On aurait pu rêver meilleur sujet de polémique, pour le 60
e anniversaire de la Déclaration des droits de l'homme. Dans une interview au
Parisien, Bernard Kouchner, figure emblématique de la lutte pour les droits de l'homme et ministre des Affaires étrangères, déclare, un brin désabusé :
« Je regrette d'avoir demandé la création d'un secrétariat d'État aux droits de l'homme. » Car, reconnaît-il,
« il y a une contradiction permanente entre droits de l'homme et politique étrangère d'un État ». Embarrassé par la visite en France du colonel Kadhafi, l'ex
french doctor était parti opportunément en Colombie. Plus récemment, il a mené une mission européenne au Congo, qualifiant la situation de
« pire génocide ». Mais il a dû en rabattre devant l'opposition des Européens à une intervention militaire humanitaire.
Cet écartèlement, Rama Yade l'a connu aussi. On se souvient de son coup de gueule à propos de Kadhafi :
« La France n'est pas un paillasson sur lequel un dirigeant peut venir s'essuyer les pieds du sang de ses forfaits. ». Elle avait été convoquée par le secrétaire général de l'Élysée.

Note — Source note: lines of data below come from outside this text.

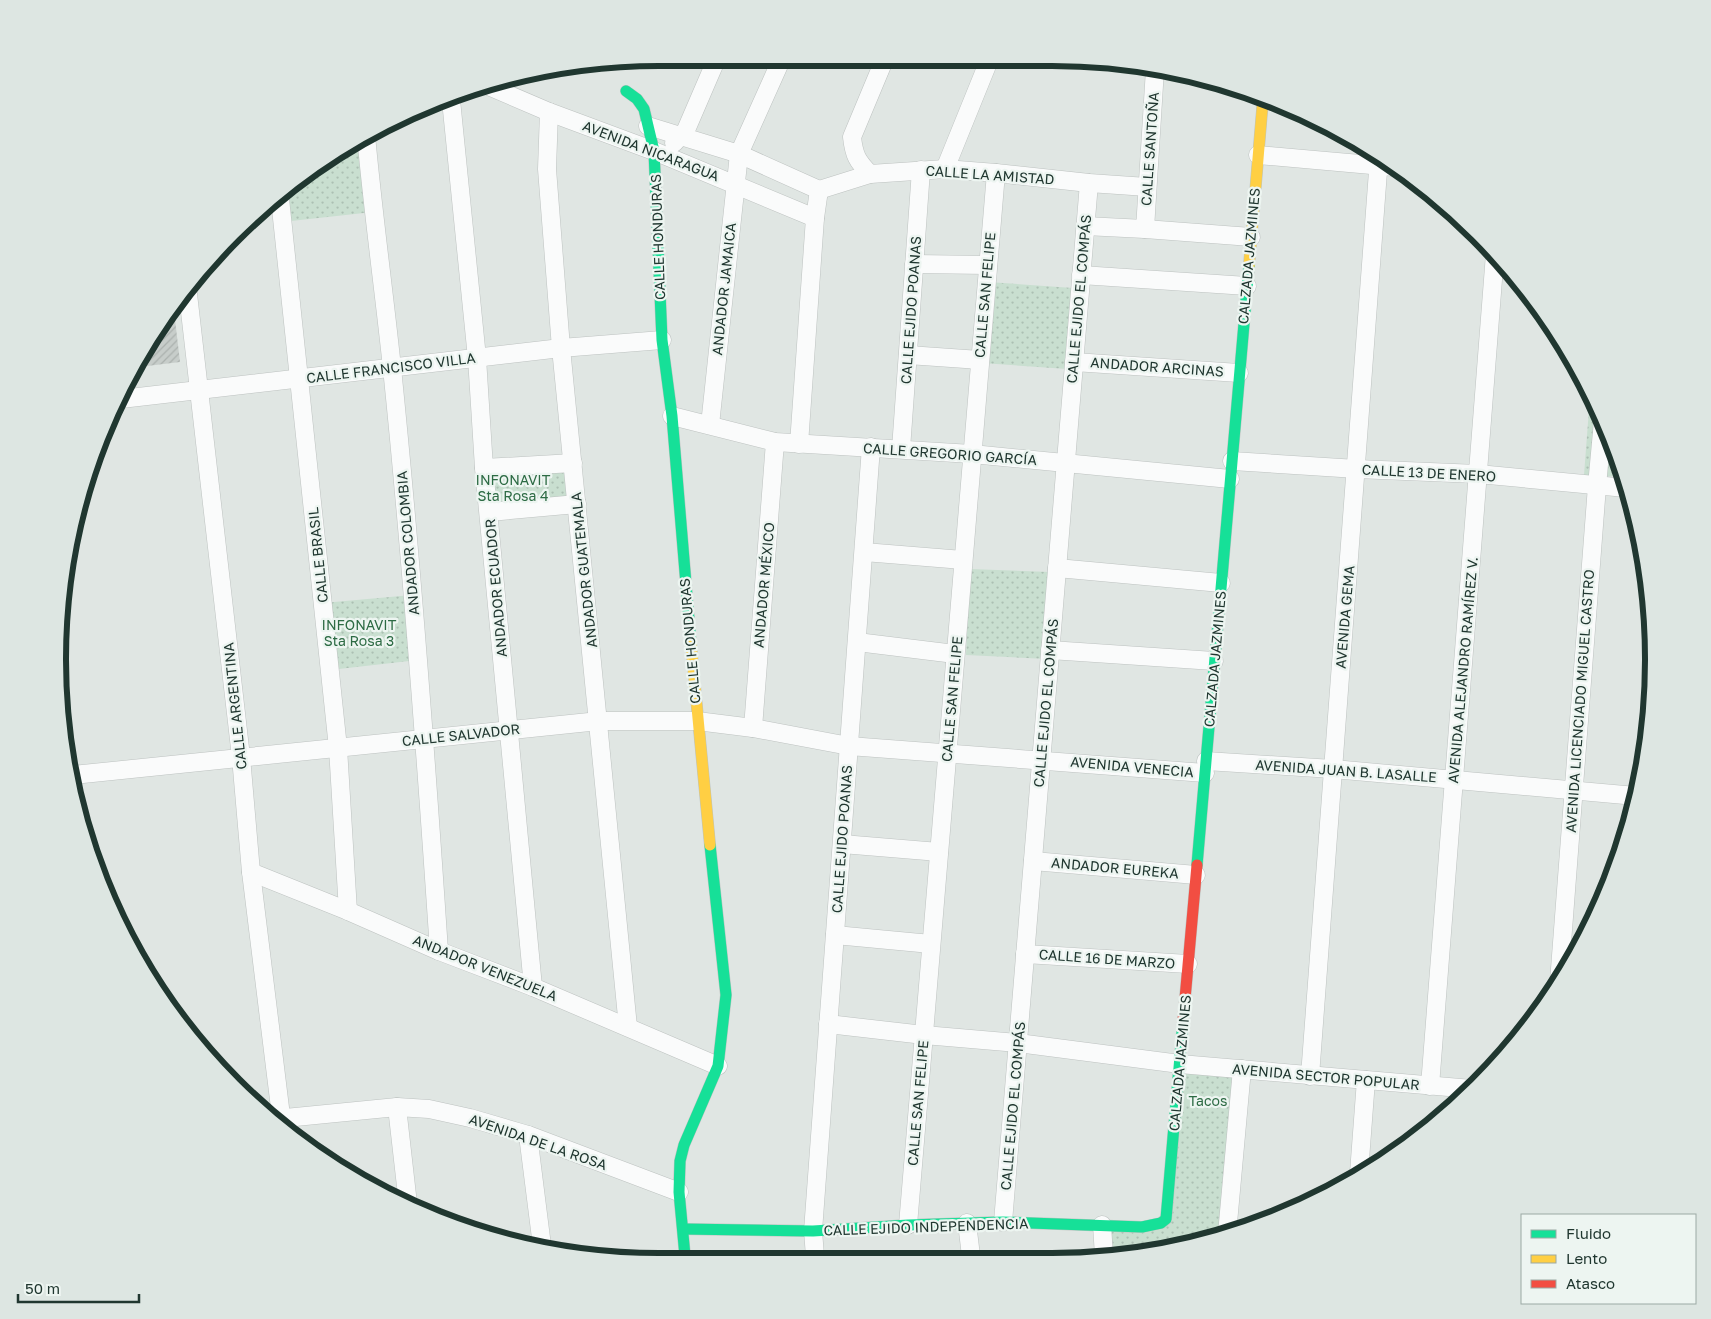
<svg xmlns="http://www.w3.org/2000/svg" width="1711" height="1319" viewBox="0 0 1711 1319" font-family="'Golos Text',sans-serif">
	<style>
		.park { fill: url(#park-dots) }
		.building { fill: url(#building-hatch) }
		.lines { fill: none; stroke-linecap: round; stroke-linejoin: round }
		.street-casing { stroke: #bdc2c0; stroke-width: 19 }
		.fast-casing { stroke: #bcc3c0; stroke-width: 12 }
		.slow-casing { stroke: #bcc3c0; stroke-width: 12 }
		.jam-casing { stroke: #bcc3c0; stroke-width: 12 }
		.street { stroke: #fafbfb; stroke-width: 18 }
		.fast { stroke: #16e098; stroke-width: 11 }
		.slow { stroke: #ffcf43; stroke-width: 11 }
		.jam { stroke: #f24e42; stroke-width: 11 }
		.labels { text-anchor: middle; stroke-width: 4.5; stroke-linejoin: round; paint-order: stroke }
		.street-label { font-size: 14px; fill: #203730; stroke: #edf5f1 }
		.park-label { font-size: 14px; fill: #2d6b44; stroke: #edf5f1 }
		.rim { fill: none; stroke: #203730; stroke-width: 6 }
	</style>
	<defs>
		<pattern id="park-dots" width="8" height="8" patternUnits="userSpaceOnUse" patternTransform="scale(1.25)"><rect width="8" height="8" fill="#c9dfd0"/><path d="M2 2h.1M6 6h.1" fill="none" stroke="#acc0b3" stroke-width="1.8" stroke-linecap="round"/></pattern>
		<pattern id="building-hatch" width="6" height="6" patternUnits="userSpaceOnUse" patternTransform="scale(1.25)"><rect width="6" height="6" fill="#c7cdca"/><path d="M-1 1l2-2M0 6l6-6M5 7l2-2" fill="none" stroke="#abb1ae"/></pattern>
	</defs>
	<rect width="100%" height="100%" fill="#e0e6e3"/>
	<g class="park">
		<path d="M366,141L373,212L282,222L280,199L352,143Z"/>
		<path d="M988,282L1073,288L1067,369L982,363Z"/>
		<path d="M1590,396L1608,429L1622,477L1584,475Z"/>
		<path d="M573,463L577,504L489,512L484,468Z"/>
		<path d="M970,569L1050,572L1047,659L966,655Z"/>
		<path d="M412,595L418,660L330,670L323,603Z"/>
		<path d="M1185,1069L1236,1075L1219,1236L1130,1256H1107L1104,1227L1161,1226Z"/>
	</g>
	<path class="building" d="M174,311L180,362L139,367L138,359Z"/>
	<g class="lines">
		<defs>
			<g id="street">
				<path d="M486,85L549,112L654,151L815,218"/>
				<path d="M451,100L477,358L484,468L533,987"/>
				<path d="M549,112L547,169L561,348L628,1027"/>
				<path d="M648,126L739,154L819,190"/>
				<path d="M366,135C373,213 384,291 392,368C412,562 426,757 439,951"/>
				<path d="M674,143L686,130L717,58"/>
				<path d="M1258,155L1394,167"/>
				<path d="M945,169L990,58"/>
				<path d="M870,174C857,161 854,155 852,137L885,58"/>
				<path d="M819,190L870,174L945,169L996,173L1089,183L1147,187"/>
				<path d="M280,199L338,748L348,911"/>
				<path d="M1085,226L1145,229L1251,237"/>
				<path d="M1145,229L1155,69"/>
				<path d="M914,264L988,265"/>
				<path d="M1081,275L1247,286"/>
				<path d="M188,294L241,757L251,872L282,1124"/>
				<path d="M908,355L980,360"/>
				<path d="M1074,362L1239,373"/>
				<path d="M121,399L561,348L662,340"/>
				<path d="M672,416L775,442L972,454L1230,479"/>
				<path d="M710,425L739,154L782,58"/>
				<path d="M799,444L815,218L819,190"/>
				<path d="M901,449L921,170"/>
				<path d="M1232,461L1357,469L1478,474L1626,488"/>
				<path d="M484,468L573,463"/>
				<path d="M489,512L577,504"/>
				<path d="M864,552L963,560"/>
				<path d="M1057,568L1221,583"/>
				<path d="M857,642L955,654"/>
				<path d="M1050,650L1214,661"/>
				<path d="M753,728L775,442"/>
				<path d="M1206,761L1333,769L1636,796"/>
				<path d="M73,775L599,721H697L753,728L849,746L1205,773"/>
				<path d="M842,844L939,852"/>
				<path d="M1033,861L1196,875"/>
				<path d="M251,872L348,911L439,951L533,987L718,1066"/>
				<path d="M835,935L931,944"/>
				<path d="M1025,954L1188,964"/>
				<path d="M1559,982L1597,486L1603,421"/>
				<path d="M828,1024L924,1035L1018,1043L1180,1064L1472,1089"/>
				<path d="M1310,1076L1379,158"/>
				<path d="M1430,1086L1495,254"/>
				<path d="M397,1107L408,1204"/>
				<path d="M275,1119L397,1107L429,1109L470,1118L528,1135L679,1192"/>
				<path d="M528,1135L542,1246"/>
				<path d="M1359,1173L1366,1080"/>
				<path d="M1003,1222L1089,183"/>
				<path d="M967,1223L971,1256"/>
				<path d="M908,1225L996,173"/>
				<path d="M1102,1225L1104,1256"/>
				<path d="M1227,1234L1242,1069"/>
				<path d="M815,1256L813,1231L871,447"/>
			</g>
			<g id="fast">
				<path d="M626,91L637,99L644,109L654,151L662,340L672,416L691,644"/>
				<path d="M1197,865L1249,266"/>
				<path d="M683,1229L813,1231L908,1225L1003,1222L1142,1227L1161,1223L1166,1219L1183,1021"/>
				<path d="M685,1256L679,1192L680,1161L684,1145L718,1066L726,995L710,845"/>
			</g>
			<g id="slow">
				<path d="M1249,266L1263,99"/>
				<path d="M691,644L710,845"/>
			</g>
			<path id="jam" d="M1183,1021L1197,865"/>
		</defs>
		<use href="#street" class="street-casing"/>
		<use href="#fast" class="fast-casing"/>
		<use href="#slow" class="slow-casing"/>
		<use href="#jam" class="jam-casing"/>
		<use href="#street" class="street"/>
		<use href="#fast" class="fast"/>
		<use href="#slow" class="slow"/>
		<use href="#jam" class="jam"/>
	</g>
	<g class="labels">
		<g class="street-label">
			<text transform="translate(1150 149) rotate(-86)" y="5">CALLE SANTOÑA</text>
			<text transform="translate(651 151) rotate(21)" y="5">AVENIDA NICARAGUA</text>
			<text transform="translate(990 175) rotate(4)" y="5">CALLE LA AMISTAD</text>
			<text transform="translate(658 237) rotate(-92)" y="5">CALLE HONDURAS</text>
			<text transform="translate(1249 256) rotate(-85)" y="5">CALZADA JAZMINES</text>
			<text transform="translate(724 289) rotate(-84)" y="5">ANDADOR JAMAICA</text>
			<text transform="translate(985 295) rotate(-85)" y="5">CALLE SAN FELIPE</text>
			<text transform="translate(1079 299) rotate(-85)" y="5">CALLE EJIDO EL COMPÁS</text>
			<text transform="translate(911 310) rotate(-86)" y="5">CALLE EJIDO POANAS</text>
			<text transform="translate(1157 367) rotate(4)" y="5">ANDADOR ARCINAS</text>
			<text transform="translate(391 368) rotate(-7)" y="5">CALLE FRANCISCO VILLA</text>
			<text transform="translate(950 454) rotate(4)" y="5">CALLE GREGORIO GARCÍA</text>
			<text transform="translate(1429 473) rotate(3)" y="5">CALLE 13 DE ENERO</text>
			<text transform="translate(408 543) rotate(-95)" y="5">ANDADOR COLOMBIA</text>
			<text transform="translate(318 555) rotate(-96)" y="5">CALLE BRASIL</text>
			<text transform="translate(584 570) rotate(-96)" y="5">ANDADOR GUATEMALA</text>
			<text transform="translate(764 585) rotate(-85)" y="5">ANDADOR MÉXICO</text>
			<text transform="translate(496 588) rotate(-95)" y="5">ANDADOR ECUADOR</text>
			<text transform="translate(1345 617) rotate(-85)" y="5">AVENIDA GEMA</text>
			<text transform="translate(690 641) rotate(-95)" y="5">CALLE HONDURAS</text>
			<text transform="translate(1215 659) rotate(-85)" y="5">CALZADA JAZMINES</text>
			<text transform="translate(1463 670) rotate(-85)" y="5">AVENIDA ALEJANDRO RAMÍREZ V.</text>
			<text transform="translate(952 699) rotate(-85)" y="5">CALLE SAN FELIPE</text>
			<text transform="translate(1580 701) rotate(-86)" y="5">AVENIDA LICENCIADO MIGUEL CASTRO</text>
			<text transform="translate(1046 703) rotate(-85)" y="5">CALLE EJIDO EL COMPÁS</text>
			<text transform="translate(235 706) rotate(-96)" y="5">CALLE ARGENTINA</text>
			<text transform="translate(461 735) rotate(-6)" y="5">CALLE SALVADOR</text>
			<text transform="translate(1132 767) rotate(5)" y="5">AVENIDA VENECIA</text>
			<text transform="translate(1346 771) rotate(4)" y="5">AVENIDA JUAN B. LASALLE</text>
			<text transform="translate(842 839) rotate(-86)" y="5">CALLE EJIDO POANAS</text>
			<text transform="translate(1115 868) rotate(5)" y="5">ANDADOR EUREKA</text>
			<text transform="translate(1107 959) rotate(4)" y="5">CALLE 16 DE MARZO</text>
			<text transform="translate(485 968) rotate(22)" y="5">ANDADOR VENEZUELA</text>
			<text transform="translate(1180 1063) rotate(-85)" y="5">CALZADA JAZMINES</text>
			<text transform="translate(1326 1077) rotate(5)" y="5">AVENIDA SECTOR POPULAR</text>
			<text transform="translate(918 1103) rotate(-85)" y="5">CALLE SAN FELIPE</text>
			<text transform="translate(1013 1106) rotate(-85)" y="5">CALLE EJIDO EL COMPÁS</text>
			<text transform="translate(538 1142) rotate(19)" y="5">AVENIDA DE LA ROSA</text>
			<text transform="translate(926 1227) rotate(-2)" y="5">CALLE EJIDO INDEPENDENCIA</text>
		</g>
		<g class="park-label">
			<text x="513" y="485">INFONAVIT<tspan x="513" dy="16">Sta Rosa 4</tspan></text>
			<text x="359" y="630">INFONAVIT<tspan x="359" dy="16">Sta Rosa 3</tspan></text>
			<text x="1208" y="1106">Tacos</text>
		</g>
	</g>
	<path d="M0 0H1711V1319H0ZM659 66H1052A593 593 0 0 1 1645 659V660A593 593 0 0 1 1052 1253H659A593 593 0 0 1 66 660V659A593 593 0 0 1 659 66Z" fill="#dde6e2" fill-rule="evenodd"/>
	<path class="rim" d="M659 66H1052A593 593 0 0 1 1645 659V660A593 593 0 0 1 1052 1253H659A593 593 0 0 1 66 660V659A593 593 0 0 1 659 66Z"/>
	<rect x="1521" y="1214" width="175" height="90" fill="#edf5f1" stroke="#9ba9a4"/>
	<rect x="1531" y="1230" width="25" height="8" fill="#16e098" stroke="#9ba9a4"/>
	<text x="1566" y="1239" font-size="15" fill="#203730">Fluido</text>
	<rect x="1531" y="1255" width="25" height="8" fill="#ffcf43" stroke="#9ba9a4"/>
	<text x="1566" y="1264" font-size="15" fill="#203730">Lento</text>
	<rect x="1531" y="1280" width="25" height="8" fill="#f24e42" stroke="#9ba9a4"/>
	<text x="1566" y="1289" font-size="15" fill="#203730">Atasco</text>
	<path d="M18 1294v8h121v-8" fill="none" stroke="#203730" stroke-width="2.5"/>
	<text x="25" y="1294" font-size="15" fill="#203730" stroke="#edf5f1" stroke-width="4" paint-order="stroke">50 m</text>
</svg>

« Rama a fait avec talent ce qu'elle a pu », dit d'elle, aujourd'hui, Bernard Kouchner.
La secrétaire d'État estime avoir un bilan positif :
« Contre le recrutement des enfants soldats (dix-sept pays s'y engagent), contre les violences faites aux femmes (un projet de lignes directrices européennes), pour la dépénalisation de l'homosexualité (un projet qui rallie soixante pays à l'Onu). La France doit montrer qu'elle est et reste la patrie des droits de l'homme. » Pas facile de la croire quand les enfants de sans-papiers sont arrêtés dans les écoles ou leurs parents, quand ils viennent se faire régulariser. À peine nommée, Rama Yade s'était rendue sur les lieux d'une expulsion d'un squatt, en Seine-Saint-Denis, ordonnée par une municipalité communiste. Premier avertissement venu de Matignon.
Le secrétariat d'État demeurera-t-il dans un prochain gouvernement ? Est-ce pour cette raison que Nicolas Sarkozy incite Rama Yade à prendre la tête de la liste UMP aux élections européennes de juin 2009, en Ile-de-France ? Femme de caractère, Rama Yade a dit non, dimanche, en direct à la télévision. S'attirant cette réplique de Roger Karoutchi, un ministre proche de l'Élysée :
« Quand le président de la République le demande, on ne peut dire non. » Et si c'était aussi cela, la rupture ?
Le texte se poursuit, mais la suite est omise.